_RECORD EXTRACTS_
§ §

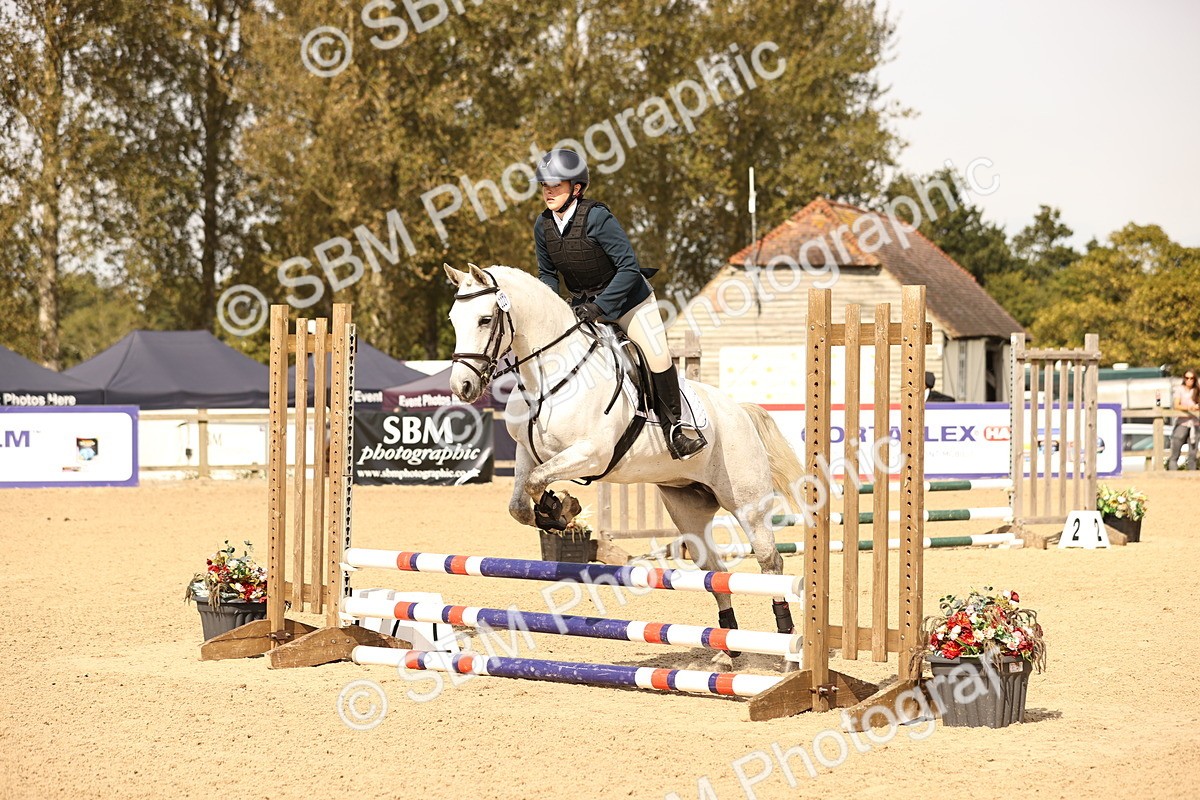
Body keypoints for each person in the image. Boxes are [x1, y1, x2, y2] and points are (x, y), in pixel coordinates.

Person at [531, 148, 704, 459]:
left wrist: (601, 307)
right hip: (583, 305)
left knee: (656, 355)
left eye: (555, 186)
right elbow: (547, 275)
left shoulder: (598, 217)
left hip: (629, 301)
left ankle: (675, 430)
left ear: (576, 188)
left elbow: (628, 267)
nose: (548, 192)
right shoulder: (543, 226)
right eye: (545, 186)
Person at [1167, 369, 1199, 470]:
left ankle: (1192, 475)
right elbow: (1176, 405)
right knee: (1176, 449)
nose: (1189, 380)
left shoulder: (1197, 390)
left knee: (1193, 453)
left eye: (1191, 378)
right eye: (1187, 378)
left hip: (1195, 424)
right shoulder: (1179, 390)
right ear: (1184, 379)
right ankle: (1173, 472)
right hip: (1182, 423)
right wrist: (1190, 408)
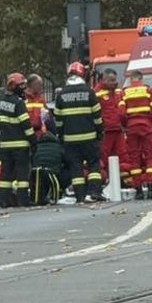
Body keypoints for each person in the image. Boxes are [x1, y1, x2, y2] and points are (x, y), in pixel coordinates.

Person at [54, 62, 105, 203]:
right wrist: (100, 132)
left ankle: (80, 196)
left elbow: (58, 120)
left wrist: (61, 135)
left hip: (70, 140)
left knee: (75, 168)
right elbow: (97, 116)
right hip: (90, 138)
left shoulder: (61, 95)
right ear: (83, 75)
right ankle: (94, 192)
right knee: (94, 165)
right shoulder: (89, 92)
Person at [0, 73, 35, 207]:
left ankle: (3, 201)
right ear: (13, 86)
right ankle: (23, 200)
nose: (23, 89)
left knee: (5, 174)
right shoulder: (18, 103)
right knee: (22, 175)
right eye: (20, 86)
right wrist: (33, 141)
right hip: (20, 145)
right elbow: (26, 125)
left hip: (5, 146)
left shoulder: (0, 103)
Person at [119, 69, 152, 199]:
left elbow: (121, 113)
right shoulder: (148, 90)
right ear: (141, 78)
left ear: (131, 79)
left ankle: (138, 191)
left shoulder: (124, 92)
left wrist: (127, 125)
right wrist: (148, 121)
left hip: (131, 128)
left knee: (134, 158)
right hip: (146, 126)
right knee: (150, 156)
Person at [94, 68, 126, 187]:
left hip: (118, 129)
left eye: (115, 80)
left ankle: (122, 181)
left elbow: (123, 107)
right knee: (104, 156)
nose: (114, 82)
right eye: (111, 80)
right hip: (105, 131)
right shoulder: (96, 92)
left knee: (122, 156)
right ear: (104, 79)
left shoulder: (118, 91)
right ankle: (105, 182)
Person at [31, 131, 68, 205]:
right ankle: (60, 190)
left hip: (37, 172)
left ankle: (41, 196)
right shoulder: (59, 146)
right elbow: (66, 160)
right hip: (53, 173)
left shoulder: (37, 146)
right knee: (68, 169)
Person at [24, 74, 47, 140]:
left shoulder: (41, 99)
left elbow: (47, 117)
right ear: (31, 85)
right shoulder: (23, 98)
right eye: (39, 84)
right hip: (27, 136)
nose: (41, 87)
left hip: (40, 136)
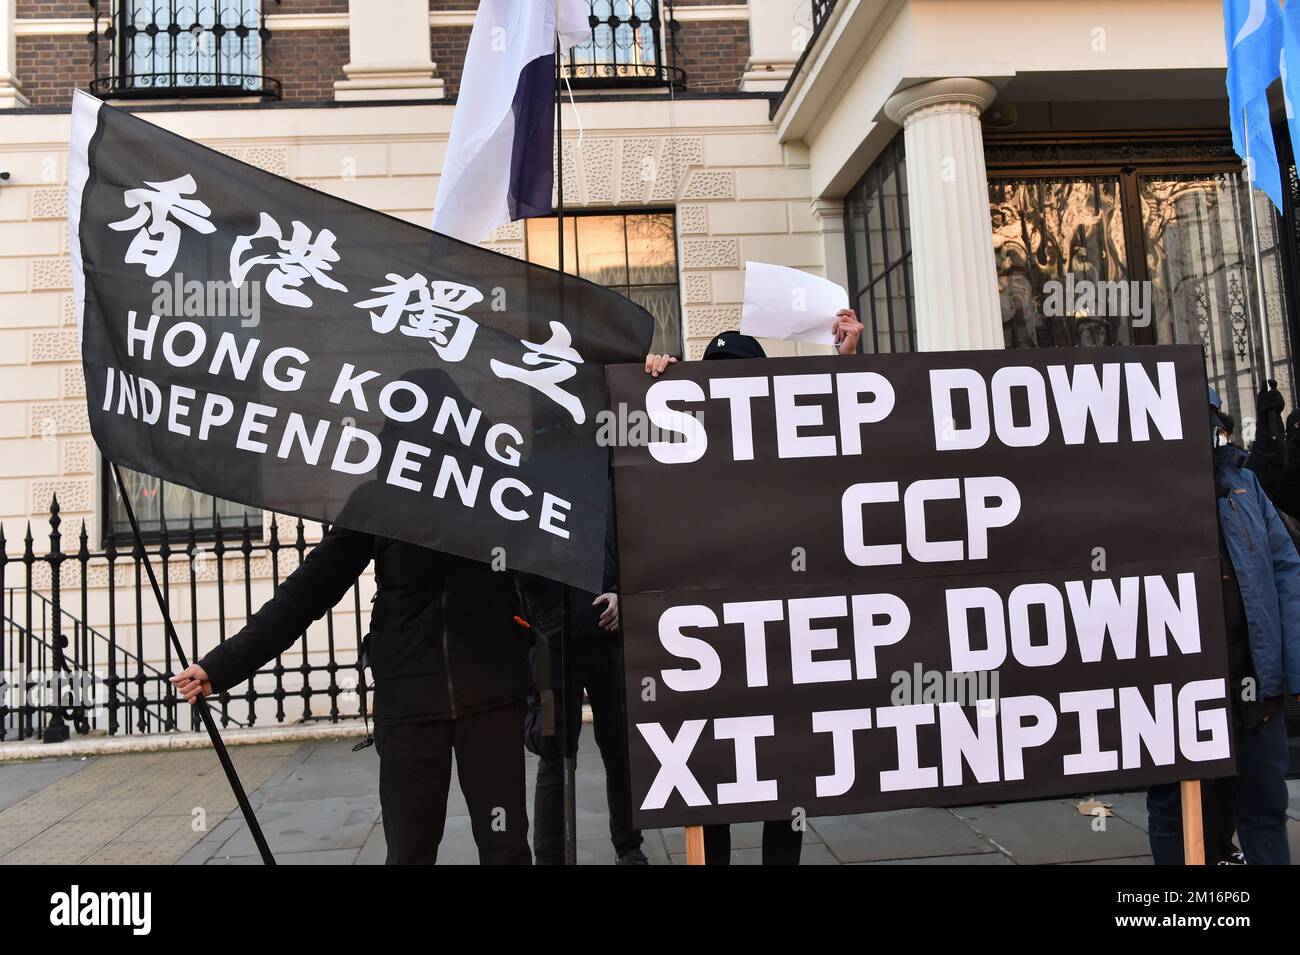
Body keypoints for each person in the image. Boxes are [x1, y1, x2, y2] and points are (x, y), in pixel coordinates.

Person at [643, 307, 864, 866]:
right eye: (715, 376)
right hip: (707, 642)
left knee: (784, 776)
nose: (726, 388)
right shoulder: (681, 443)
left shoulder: (787, 443)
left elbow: (848, 443)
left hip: (781, 642)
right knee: (712, 775)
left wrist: (846, 358)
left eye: (738, 377)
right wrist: (651, 383)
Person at [171, 531, 535, 865]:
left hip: (492, 697)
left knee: (506, 845)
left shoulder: (494, 486)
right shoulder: (379, 500)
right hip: (409, 706)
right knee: (410, 850)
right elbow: (309, 589)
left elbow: (550, 564)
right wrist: (222, 666)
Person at [1145, 388, 1300, 865]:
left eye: (1210, 420)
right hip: (1182, 690)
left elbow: (1284, 570)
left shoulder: (1244, 485)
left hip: (1255, 682)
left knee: (1264, 806)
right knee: (1177, 811)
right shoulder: (1145, 492)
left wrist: (1289, 670)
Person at [522, 579, 647, 865]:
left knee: (620, 749)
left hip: (607, 639)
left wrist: (621, 594)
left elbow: (624, 552)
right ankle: (550, 858)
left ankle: (629, 848)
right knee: (552, 751)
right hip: (548, 646)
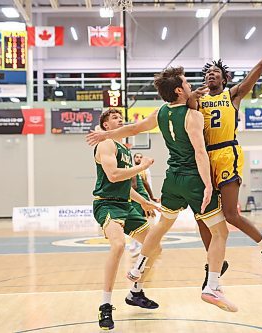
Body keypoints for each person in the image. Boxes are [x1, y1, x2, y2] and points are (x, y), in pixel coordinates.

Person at [87, 67, 238, 312]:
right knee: (220, 232)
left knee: (163, 224)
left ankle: (138, 268)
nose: (190, 85)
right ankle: (212, 286)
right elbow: (200, 153)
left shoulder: (159, 113)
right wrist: (208, 184)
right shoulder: (193, 116)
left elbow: (133, 129)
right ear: (179, 90)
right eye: (187, 83)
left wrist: (108, 133)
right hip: (192, 179)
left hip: (171, 180)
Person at [190, 20, 262, 285]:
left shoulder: (233, 95)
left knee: (230, 214)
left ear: (224, 78)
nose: (211, 75)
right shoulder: (197, 100)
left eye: (216, 72)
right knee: (201, 215)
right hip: (205, 159)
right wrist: (192, 94)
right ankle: (216, 260)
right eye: (208, 73)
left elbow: (260, 67)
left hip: (227, 153)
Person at [92, 109, 160, 330]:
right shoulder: (106, 145)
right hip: (106, 203)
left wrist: (143, 201)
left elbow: (124, 186)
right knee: (118, 245)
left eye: (121, 117)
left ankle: (135, 292)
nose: (119, 119)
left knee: (154, 246)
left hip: (125, 203)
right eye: (114, 118)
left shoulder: (125, 150)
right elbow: (112, 176)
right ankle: (105, 305)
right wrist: (141, 167)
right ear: (105, 126)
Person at [129, 153, 160, 257]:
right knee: (143, 221)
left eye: (140, 157)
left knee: (138, 221)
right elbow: (145, 183)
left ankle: (143, 246)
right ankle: (139, 245)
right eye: (136, 157)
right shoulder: (136, 170)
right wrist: (151, 197)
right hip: (143, 197)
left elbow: (134, 186)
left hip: (139, 199)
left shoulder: (132, 170)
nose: (138, 158)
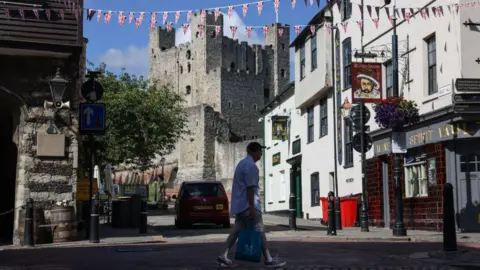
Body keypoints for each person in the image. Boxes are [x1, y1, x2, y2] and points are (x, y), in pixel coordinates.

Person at [217, 142, 286, 268]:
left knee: (236, 230)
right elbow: (250, 188)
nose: (261, 154)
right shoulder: (252, 167)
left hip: (239, 205)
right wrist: (252, 207)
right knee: (259, 229)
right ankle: (269, 260)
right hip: (249, 205)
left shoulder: (241, 164)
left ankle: (223, 254)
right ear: (255, 152)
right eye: (260, 151)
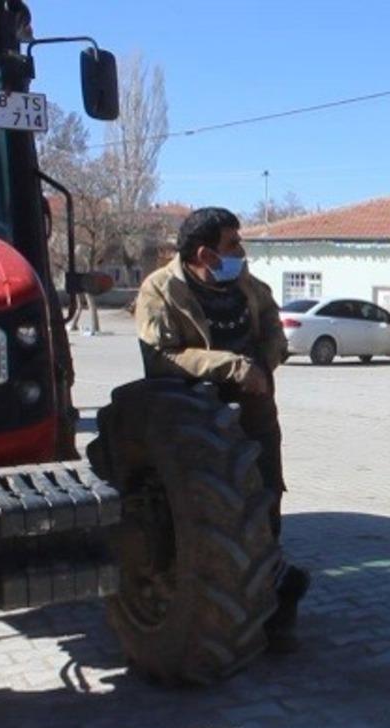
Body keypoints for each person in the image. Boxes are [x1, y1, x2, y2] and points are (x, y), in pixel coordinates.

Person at [134, 207, 311, 653]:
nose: (240, 251)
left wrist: (263, 364)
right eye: (232, 243)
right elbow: (161, 356)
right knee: (208, 515)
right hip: (193, 420)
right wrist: (231, 367)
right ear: (204, 254)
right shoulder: (160, 289)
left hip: (254, 412)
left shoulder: (248, 285)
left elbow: (273, 329)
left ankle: (272, 602)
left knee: (265, 499)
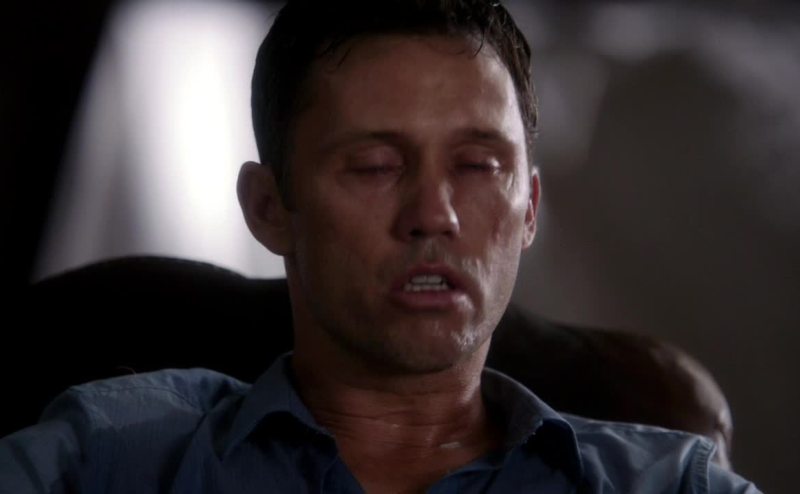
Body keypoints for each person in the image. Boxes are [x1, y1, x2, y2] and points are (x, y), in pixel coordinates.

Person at [0, 1, 760, 492]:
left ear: (529, 208)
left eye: (477, 166)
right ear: (268, 207)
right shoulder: (111, 456)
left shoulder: (665, 483)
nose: (434, 215)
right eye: (373, 166)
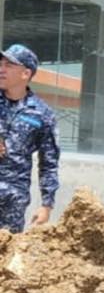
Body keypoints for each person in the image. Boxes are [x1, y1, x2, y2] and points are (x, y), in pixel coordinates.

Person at [0, 44, 60, 233]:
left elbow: (49, 163)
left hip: (12, 200)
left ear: (25, 74)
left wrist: (46, 205)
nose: (1, 69)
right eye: (1, 63)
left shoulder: (42, 114)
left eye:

§ §

_EXERCISE_
Line for line, output the entries above from the line with "right ear: (1184, 379)" to the line with "left hip: (40, 136)", both included, and nothing more. Skip pictures.

_ANSWER SECTION_
right ear: (1184, 379)
right ankle: (1173, 472)
right hip: (1182, 423)
right wrist: (1190, 408)
Body keypoints for each person in the image. Boxes are [x1, y1, x2, y2] and points are (x, y), in pixel coordinates.

Person at [54, 62, 105, 203]:
right wrist: (100, 132)
left ankle: (80, 196)
left elbow: (58, 120)
left wrist: (61, 135)
left hip: (70, 140)
left knee: (75, 168)
right elbow: (97, 116)
right hip: (90, 138)
left shoulder: (61, 95)
right ear: (83, 75)
right ankle: (94, 192)
right knee: (94, 165)
right shoulder: (89, 92)
Person at [0, 73, 35, 207]:
left ankle: (3, 201)
right ear: (13, 86)
right ankle: (23, 200)
nose: (23, 89)
left knee: (5, 174)
right shoulder: (18, 103)
right knee: (22, 175)
right eye: (20, 86)
right wrist: (33, 141)
right hip: (20, 145)
right elbow: (26, 125)
left hip: (5, 146)
left shoulder: (0, 103)
Person at [119, 69, 152, 199]:
left elbow: (121, 113)
right shoulder: (148, 90)
right ear: (141, 78)
left ear: (131, 79)
left ankle: (138, 191)
left shoulder: (124, 92)
left wrist: (127, 125)
right wrist: (148, 121)
left hip: (131, 128)
left knee: (134, 158)
right hip: (146, 126)
right knee: (150, 156)
Person at [94, 68, 126, 187]:
left hip: (118, 129)
left eye: (115, 80)
left ankle: (122, 181)
left elbow: (123, 107)
right knee: (104, 156)
nose: (114, 82)
right eye: (111, 80)
right hip: (105, 131)
right shoulder: (96, 92)
left knee: (122, 156)
right ear: (104, 79)
left shoulder: (118, 91)
right ankle: (105, 182)
Person at [31, 131, 68, 205]:
right ankle: (60, 190)
left hip: (37, 172)
left ankle: (41, 196)
right shoulder: (59, 146)
right elbow: (66, 160)
right hip: (53, 173)
left shoulder: (37, 146)
right knee: (68, 169)
Person at [24, 74, 47, 140]:
left shoulder: (41, 99)
left elbow: (47, 117)
right ear: (31, 85)
right shoulder: (23, 98)
right eye: (39, 84)
right hip: (27, 136)
nose: (41, 87)
left hip: (40, 136)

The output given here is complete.